(Material for this exercise)
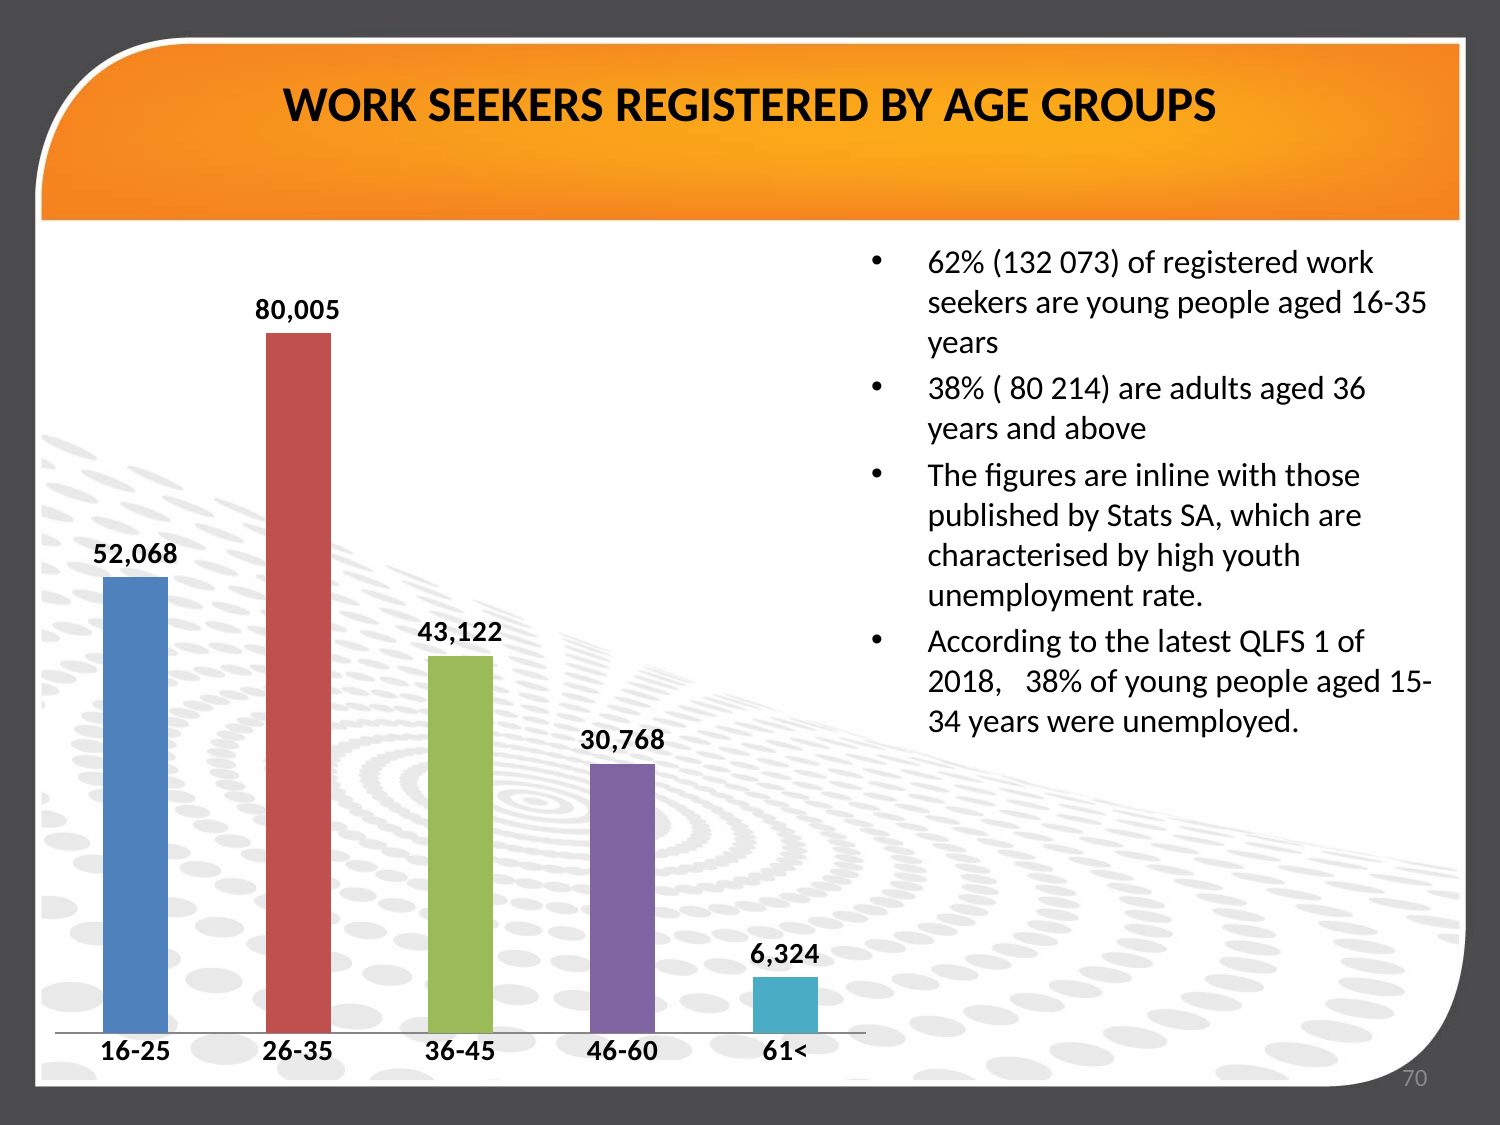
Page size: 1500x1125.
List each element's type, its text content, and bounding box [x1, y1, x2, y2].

slide_number 70 [1092, 1046, 1443, 1107]
title WORK SEEKERS REGISTERED BY AGE GROUPS [74, 44, 1426, 160]
picture [0, 0, 1500, 1125]
chart [37, 227, 884, 1086]
list 62% (132 073) of registered work seekers are young people aged 16-35 years 38% ( 80 214) are adults aged 36 years and above The figures are inline with those published by Stats SA, which are characterised by high youth unemployment rate. According to the latest QLFS 1 of 2018, 38% of young people aged 15-34 years were unemployed. [888, 232, 1459, 1043]
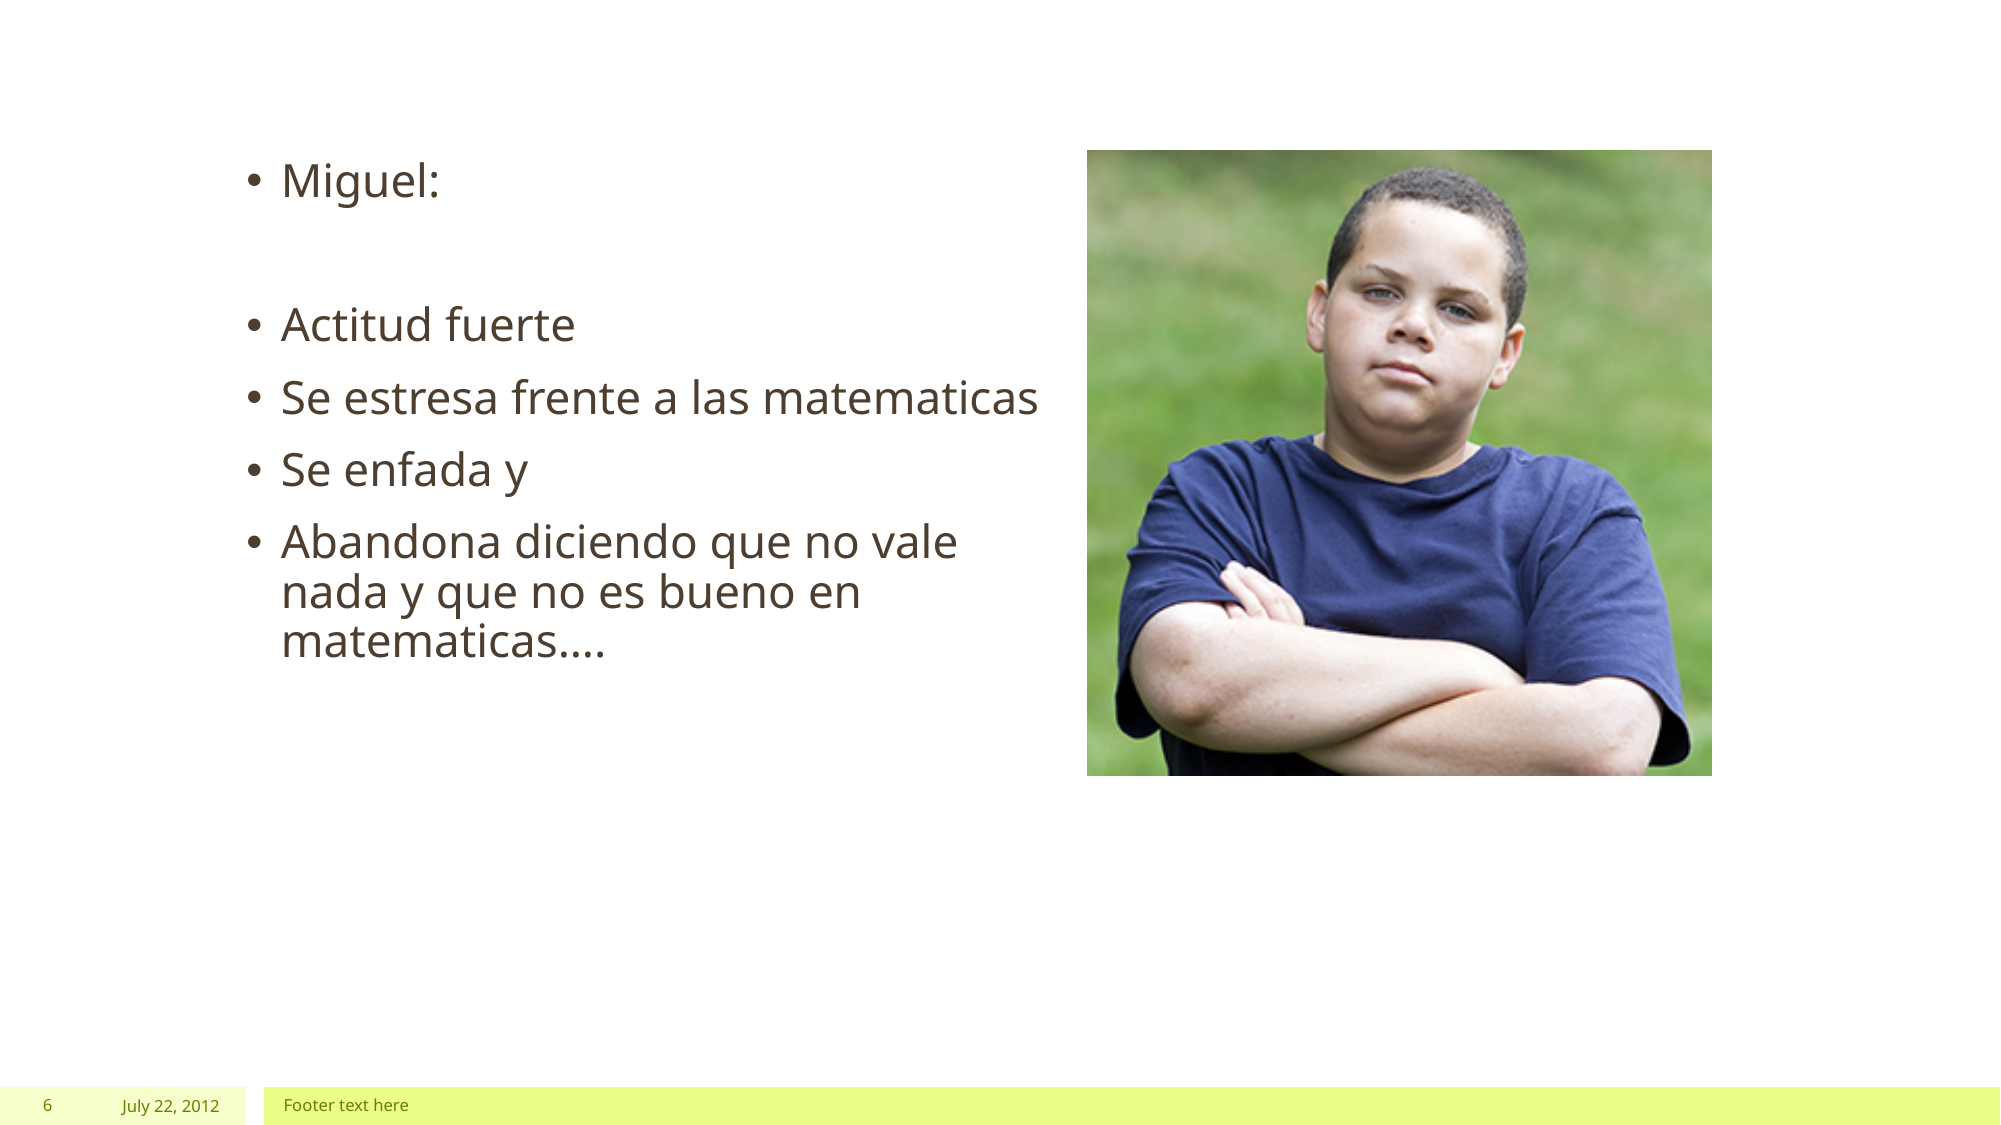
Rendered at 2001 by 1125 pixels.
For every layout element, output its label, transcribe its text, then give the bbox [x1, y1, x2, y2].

footer Footer text here [268, 1087, 1769, 1125]
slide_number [70, 1087, 235, 1125]
picture [1086, 150, 1712, 776]
list Miguel: Actitud fuerte Se estresa frente a las matematicas Se enfada y Abandona diciendo que no vale nada y que no es bueno en matematicas…. [231, 150, 1088, 982]
slide_number 6 [0, 1087, 68, 1125]
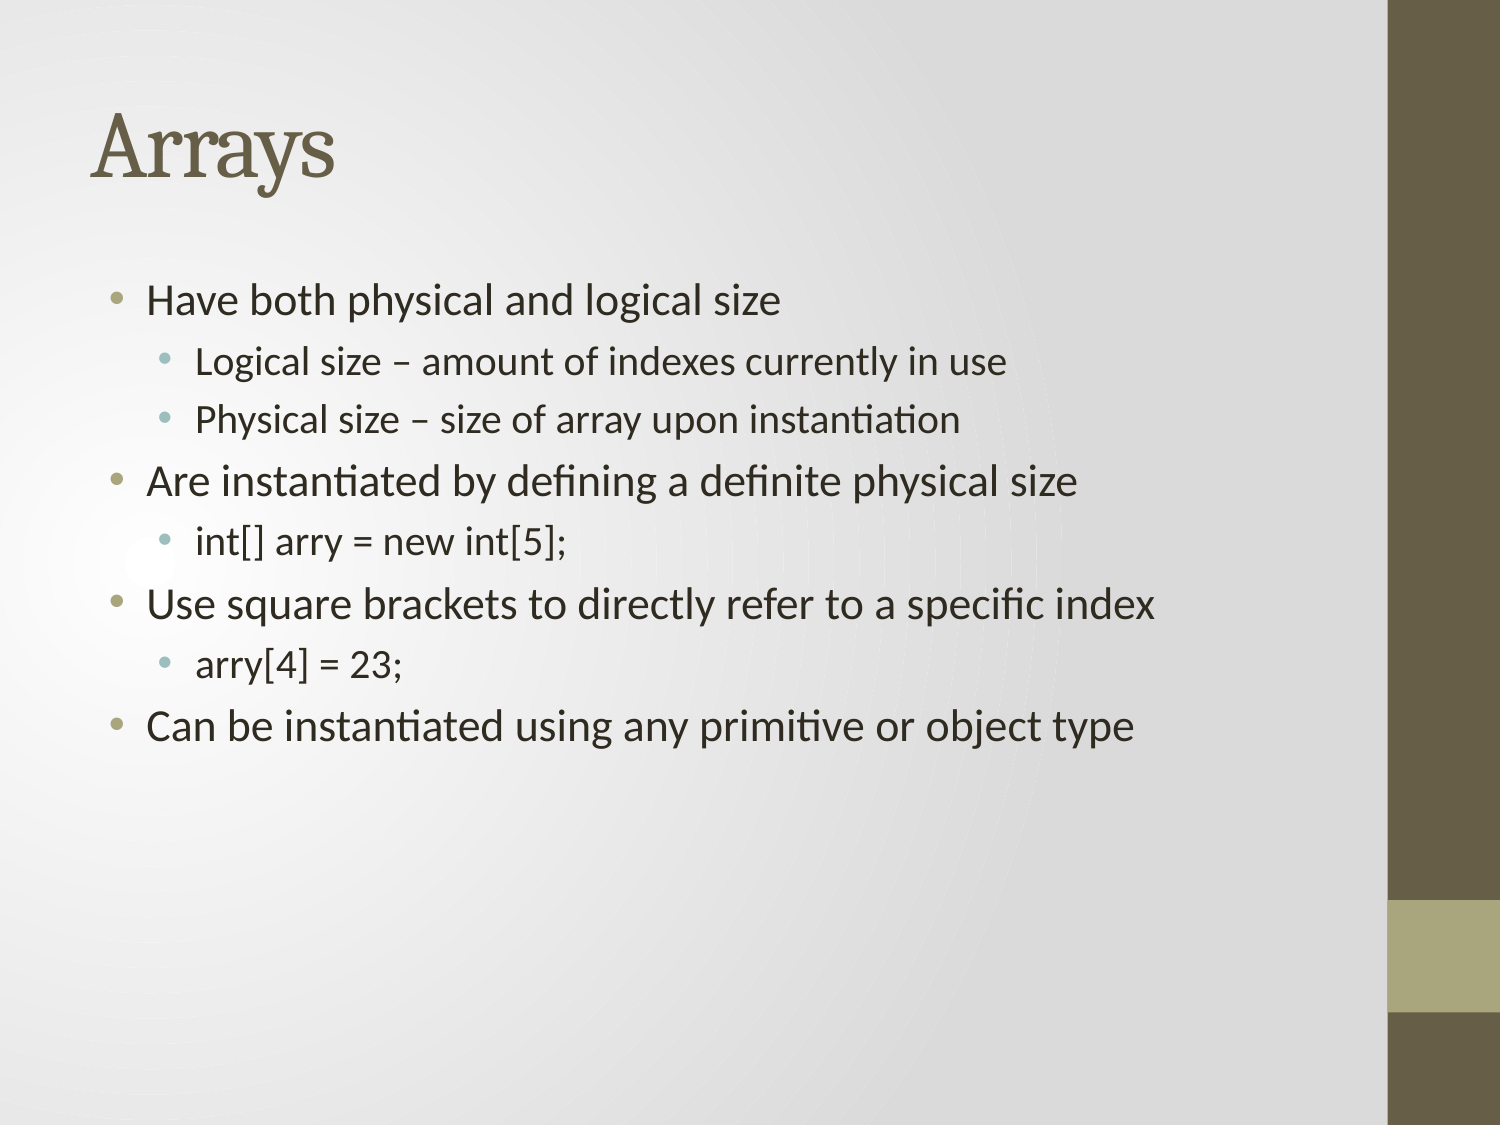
(End Material for this exercise)
Leave out the pictures and copy everything else in the records word for word.

Response to this task:
Page size: 1500x1125.
List each element's type, its text content, and bounding box [x1, y1, x2, y2].

slide_number 70 [1092, 1046, 1443, 1107]
title WORK SEEKERS REGISTERED BY AGE GROUPS [74, 44, 1426, 160]
picture [0, 0, 1500, 1125]
chart [37, 227, 884, 1086]
list 62% (132 073) of registered work seekers are young people aged 16-35 years 38% ( 80 214) are adults aged 36 years and above The figures are inline with those published by Stats SA, which are characterised by high youth unemployment rate. According to the latest QLFS 1 of 2018, 38% of young people aged 15-34 years were unemployed. [888, 232, 1459, 1043]
Rendered at 2001 by 1125 pixels.
For every layout element, output its label, transcribe its text, then give the bbox [x1, y1, x2, y2].

footer Footer text here [268, 1087, 1769, 1125]
slide_number [70, 1087, 235, 1125]
picture [1086, 150, 1712, 776]
list Miguel: Actitud fuerte Se estresa frente a las matematicas Se enfada y Abandona diciendo que no vale nada y que no es bueno en matematicas…. [231, 150, 1088, 982]
slide_number 6 [0, 1087, 68, 1125]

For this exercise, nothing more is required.